Wichtig sei aber vor allem , dass die Leserinnen und Leser Berichte, Kommentare und andere Formate als so wertvoll, unverzichtbar, relevant und qualitätsvoll erachten, dass sie diese unbedingt lesen wollten. Und sie müssten bereit sein, dafür Geld auszugeben – unabhängig, ob das Endgerät Papier, Laptop oder Smartphone sei. „Wir müssen die richtigen Inhalte zum richtigen Zeitpunkt in den richtigen Kanälen an die User, Leserinnen und Leser bringen“, sagte Michael Maurer. Dies erfordere eine größere Flexibilität in den Verlagen und Redaktionen.

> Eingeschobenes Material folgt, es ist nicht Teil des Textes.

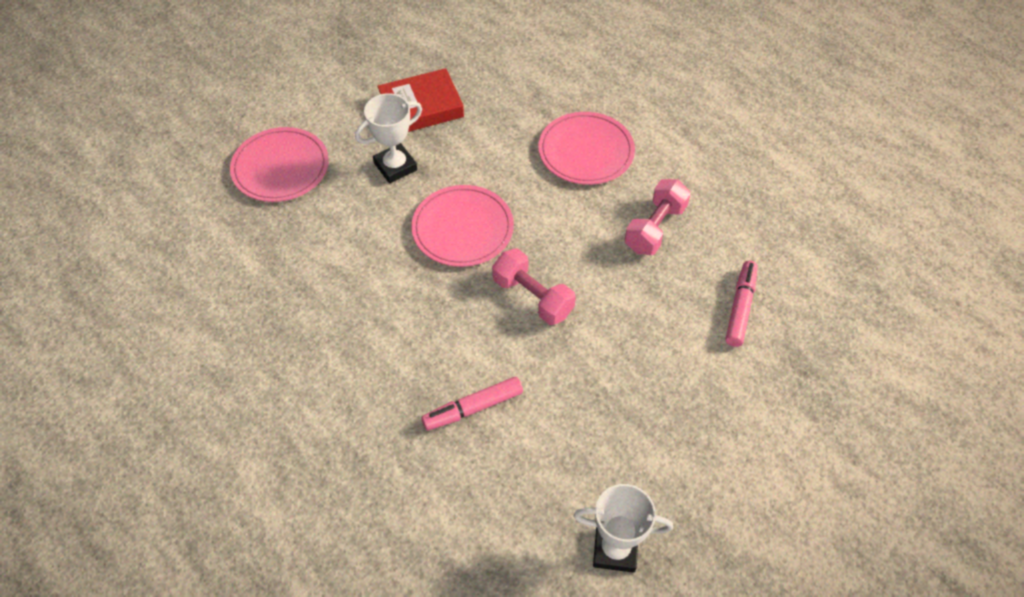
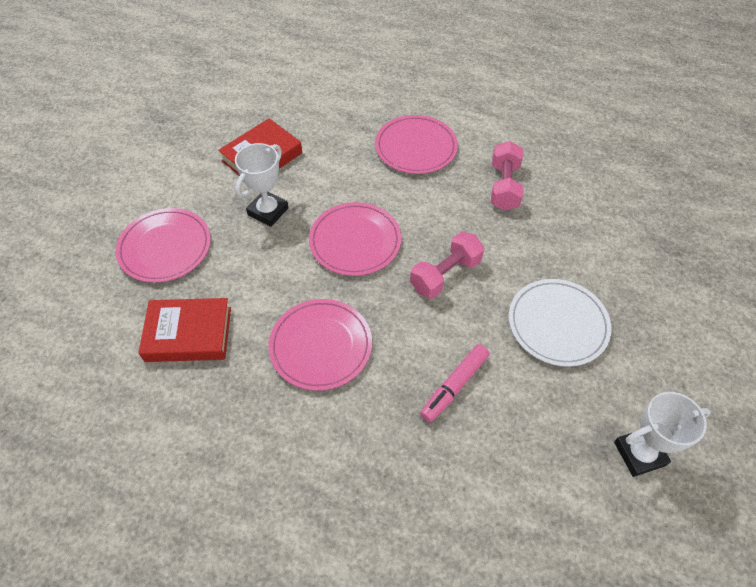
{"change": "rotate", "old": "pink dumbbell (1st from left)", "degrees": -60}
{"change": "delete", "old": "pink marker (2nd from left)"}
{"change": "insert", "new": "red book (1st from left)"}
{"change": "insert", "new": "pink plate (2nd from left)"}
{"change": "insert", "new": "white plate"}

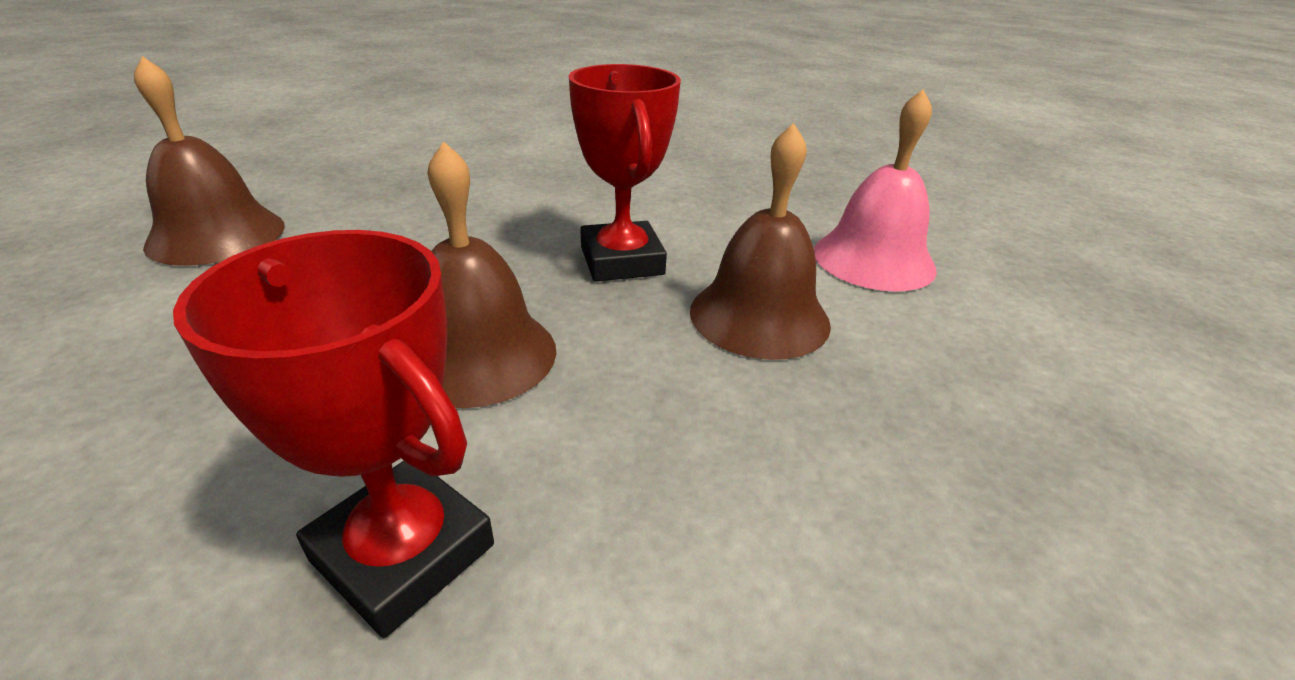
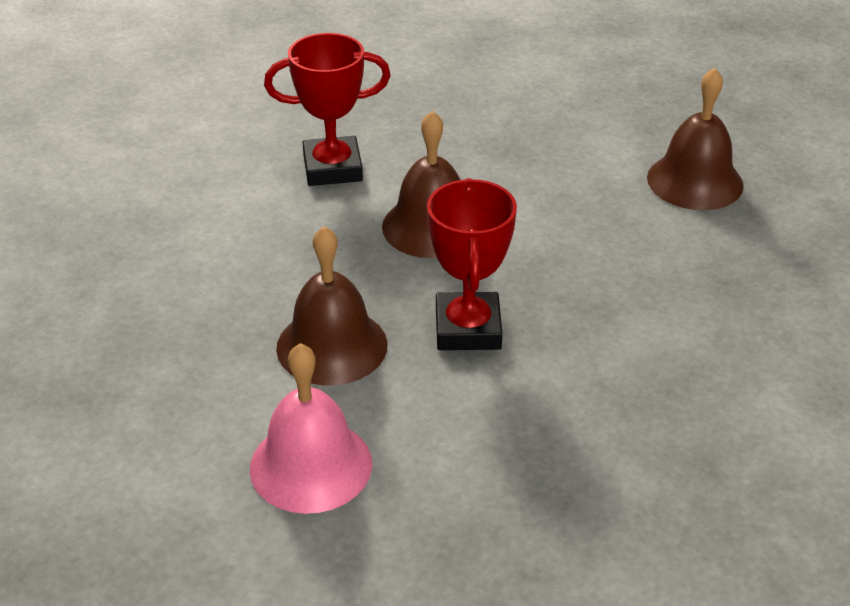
{"change": "rotate", "old": "red trophy (2nd from left)", "degrees": 60}

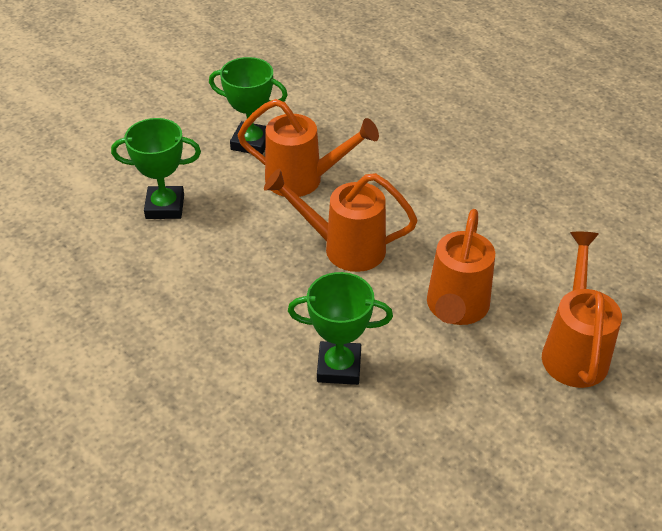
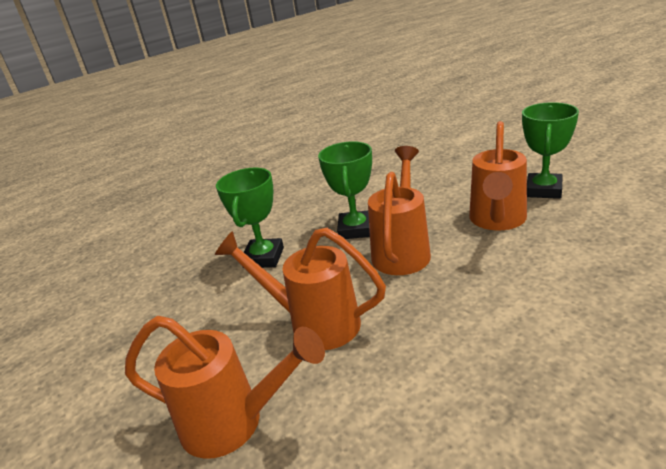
{"change": "move", "old": "green trophy (1st from left in the first image)", "new": "green trophy (2nd from left)"}

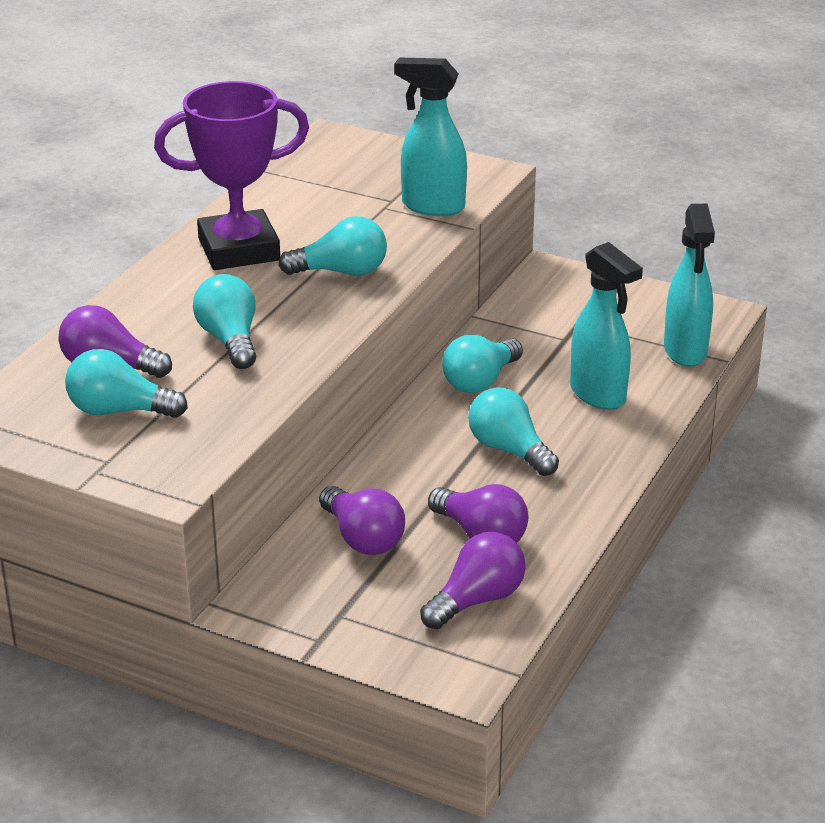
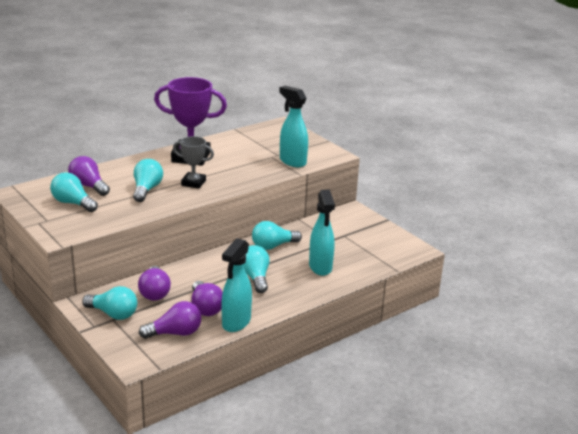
{"change": "move", "old": "turquoise light bulb (3rd from left in the first image)", "new": "turquoise light bulb (2nd from left)"}
{"change": "move", "old": "turquoise spray bottle (3rd from left in the first image)", "new": "turquoise spray bottle (1st from left)"}
{"change": "insert", "new": "grey trophy"}

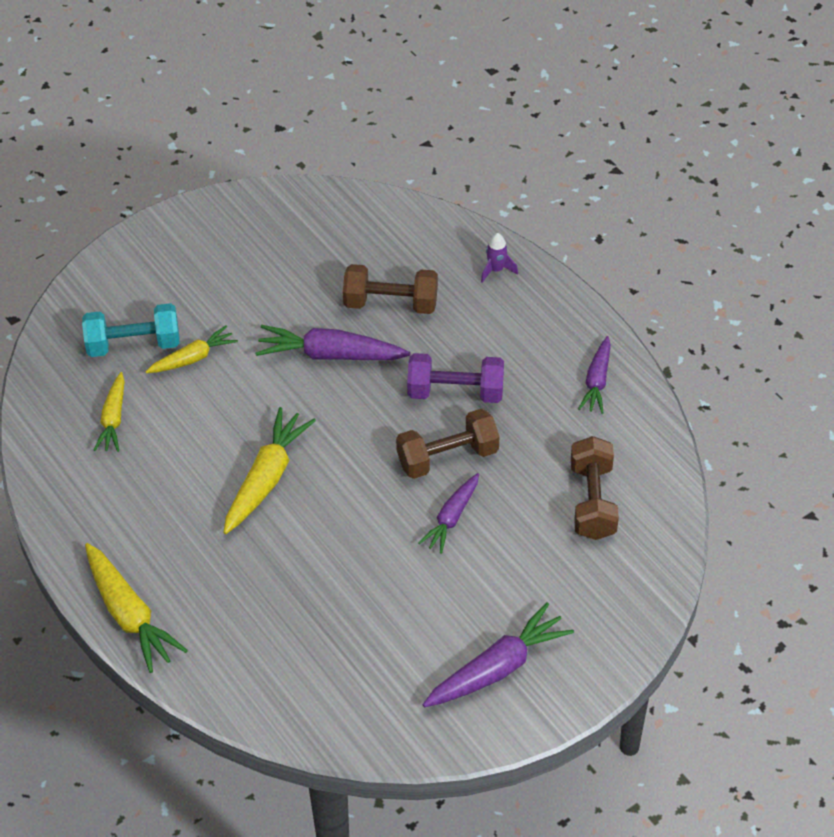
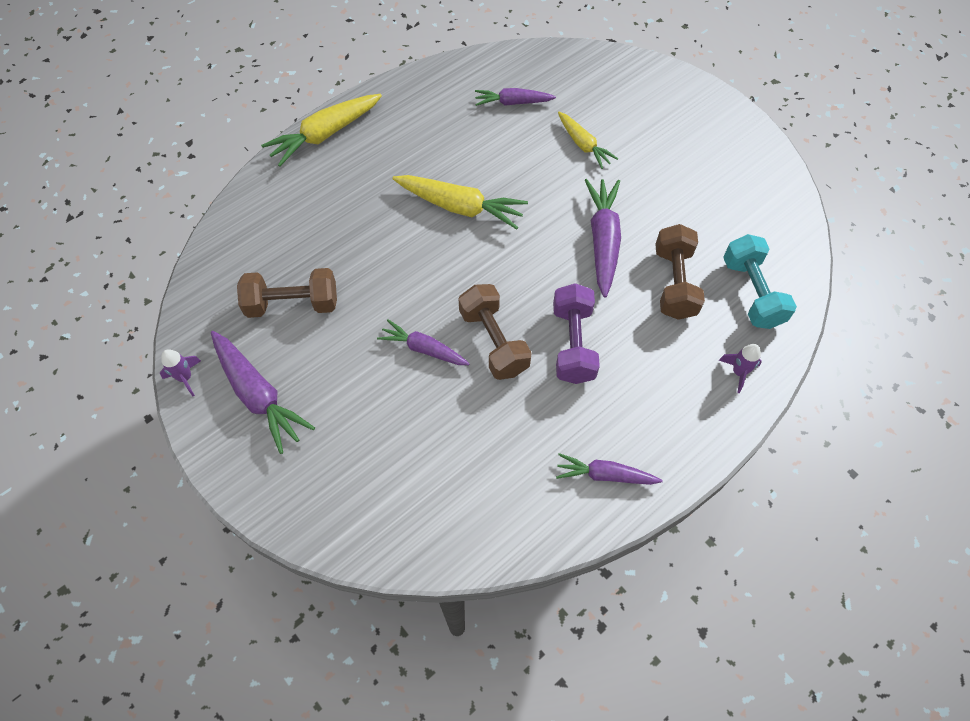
{"change": "move", "old": "turquoise dumbbell"}
{"change": "recolor", "old": "yellow carrot (1st from left)", "new": "purple carrot (3rd from left)"}
{"change": "move", "old": "brown dumbbell (3rd from left in the first image)", "new": "brown dumbbell (1st from left)"}
{"change": "insert", "new": "purple rocket (1st from left)"}

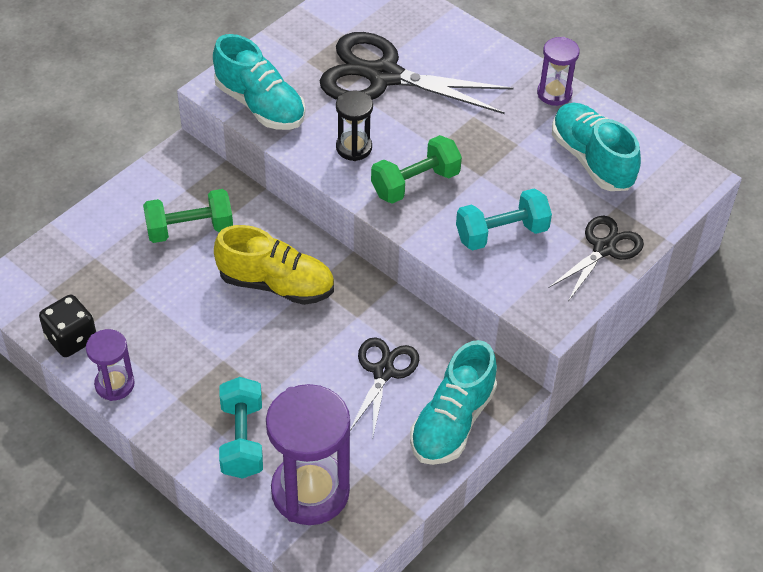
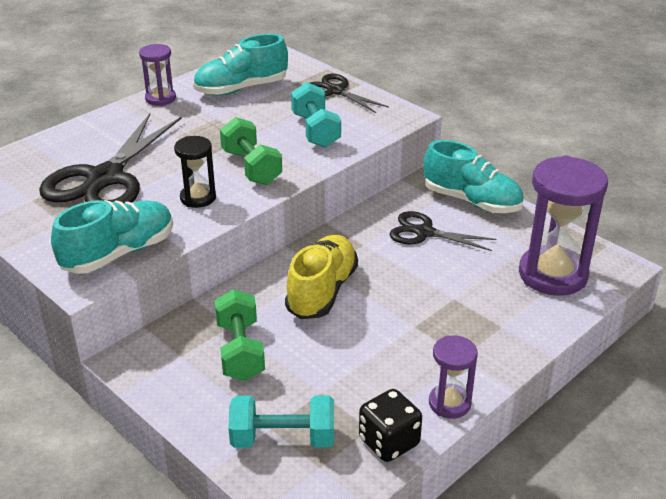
{"change": "move", "old": "turquoise dumbbell (1st from left)"}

Die Pauschalkritik als Problem

Auch die Interessen des Publikums müssten künftig mehr im Fokus stehen – ohne diesem nach dem Mund zu schreiben. Derzeit würde ausgewertet, was 240 Testleser der Stuttgarter Zeitung zurückgemeldet haben. Schließlich werde das journalistische Angebot zunehmend in kleinere Teile für verschiedene Interessensgruppen digital zugeschnitten. Der stellvertretende StZ-Chefredakteur nannte als Beispiele das Gastroportal Mahlzeit, die VfB-App und das Format Stadtkind.

Die originäre Aufgabe der Medien sei stets als vierte Gewalt „unabhängig in die Gesellschaft politische Debatten hineinzutragen“, dabei auch konstruktive Kritik anzunehmen. „Ein Problem ist indes die Pauschalkritik, die eindeutig Medien diskreditieren und schädigen will“, meinte Maurer. Aus seiner Sicht ist die Aussage von Mathias Döpfner, Präsident des Bundesverbands der Deutschen Zeitungsverleger, deshalb wegweisend. „Zeitungen sind zur Willensbildung in der Demokratie unvermindert systemrelevant“, erklärte Döpfner beim BDZV-Jahreskongress vor kurzem.